自指策略优化:面向视觉-语言-动作模型的自参照策略优化
SRPO: Self-Referential Policy Optimization for Vision-Language-Action Models
November 19, 2025
作者: Senyu Fei, Siyin Wang, Li Ji, Ao Li, Shiduo Zhang, Liming Liu, Jinlong Hou, Jingjing Gong, Xianzhong Zhao, Xipeng Qiu
cs.AI
摘要
视觉-语言-动作(VLA)模型在机器人操控任务中表现出色,但其性能受限于对专家演示数据的重度依赖,易产生演示偏差。强化学习(RL)作为克服这一局限的关键后训练策略,现有VLA-RL方法(包括基于群体的优化方法)却因奖励稀疏性问题而效能受限。仅依赖二元成功指标会浪费失败轨迹中的宝贵信息,导致训练效率低下。为此,我们提出自参照策略优化(SRPO),一种新型VLA-RL框架。SRPO通过将当前训练批次中生成的成功轨迹作为自我参照,无需外部演示或人工奖励工程即可为失败尝试分配渐进式奖励。其核心创新在于利用潜在世界表征来稳健衡量行为进展:通过世界模型潜在空间中的压缩化、可迁移编码,而非依赖原始像素或领域特定微调,自然捕捉跨环境进展模式,实现精准的通用化轨迹比较。

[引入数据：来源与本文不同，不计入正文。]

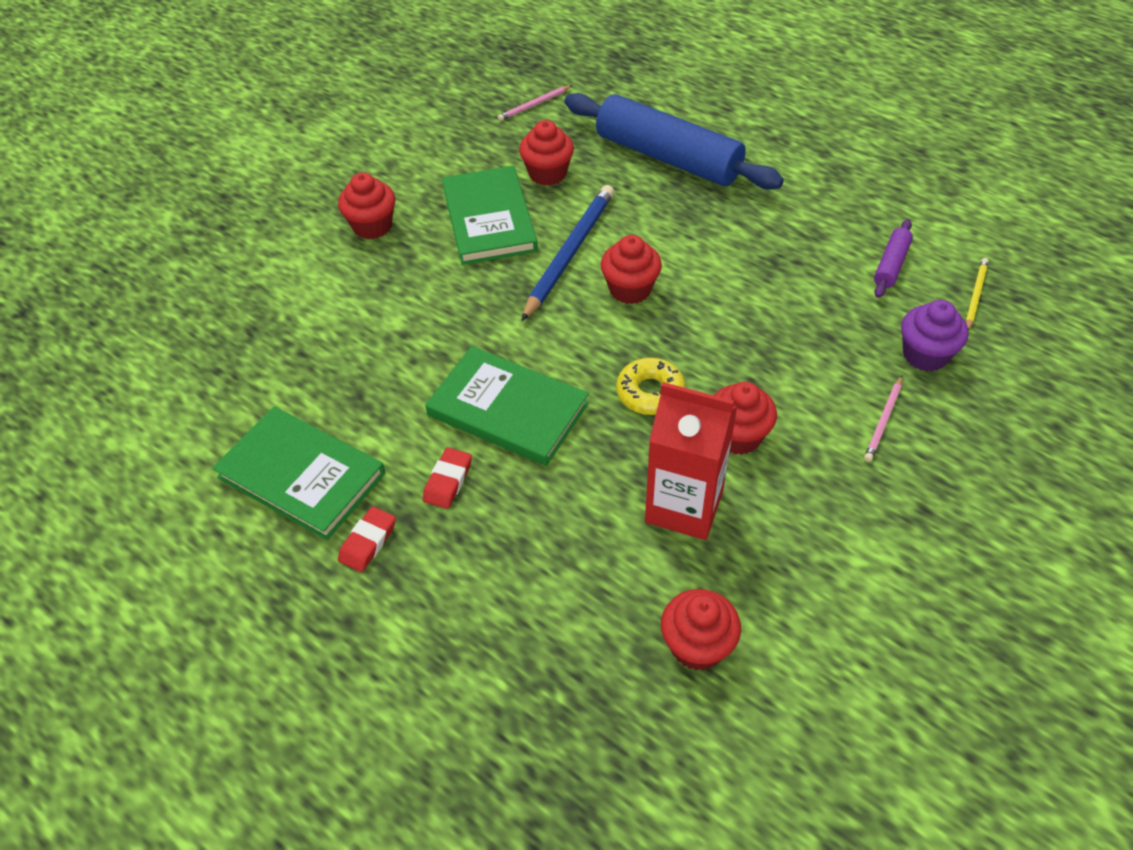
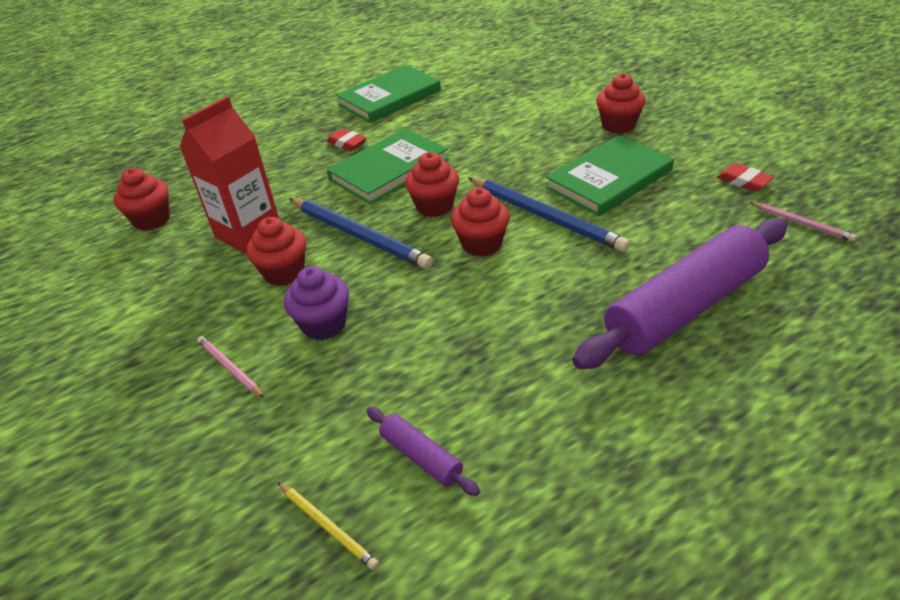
camera: 110 degrees right, 10 degrees down
red eraser [338,506,396,572] -> red eraser moved to [717,163,774,192]
green book [442,166,538,265] -> green book turned 45 degrees counterclockwise [546,135,674,216]
pink pencil [498,85,572,121] -> pink pencil turned 150 degrees clockwise [750,202,856,242]
red cupcake [519,120,574,186] -> red cupcake moved to [405,152,459,217]
blue rolling pin [565,93,784,190] -> purple rolling pin [572,218,788,369]
yellow donut [616,358,686,415] -> blue pencil [289,198,433,269]
purple cupcake [901,300,969,371] -> purple cupcake moved to [284,266,349,340]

在LIBERO基准测试中,SRPO从成功率48.9%的监督基线出发,仅用200步强化学习即达到99.2%的最新最优成功率,相对提升103%且无需额外监督。此外,SRPO在LIBERO-Plus基准上实现167%的性能提升,展现出卓越的鲁棒性。
English
Vision-Language-Action (VLA) models excel in robotic manipulation but are constrained by their heavy reliance on expert demonstrations, leading to demonstration bias and limiting performance. Reinforcement learning (RL) is a vital post-training strategy to overcome these limits, yet current VLA-RL methods, including group-based optimization approaches, are crippled by severe reward sparsity. Relying on binary success indicators wastes valuable information in failed trajectories, resulting in low training efficiency. To solve this, we propose Self-Referential Policy Optimization (SRPO), a novel VLA-RL framework. SRPO eliminates the need for external demonstrations or manual reward engineering by leveraging the model's own successful trajectories, generated within the current training batch, as a self-reference. This allows us to assign a progress-wise reward to failed attempts. A core innovation is the use of latent world representations to measure behavioral progress robustly. Instead of relying on raw pixels or requiring domain-specific fine-tuning, we utilize the compressed, transferable encodings from a world model's latent space. These representations naturally capture progress patterns across environments, enabling accurate, generalized trajectory comparison. Empirical evaluations on the LIBERO benchmark demonstrate SRPO's efficiency and effectiveness. Starting from a supervised baseline with 48.9% success, SRPO achieves a new state-of-the-art success rate of 99.2% in just 200 RL steps, representing a 103% relative improvement without any extra supervision. Furthermore, SRPO shows substantial robustness, achieving a 167% performance improvement on the LIBERO-Plus benchmark.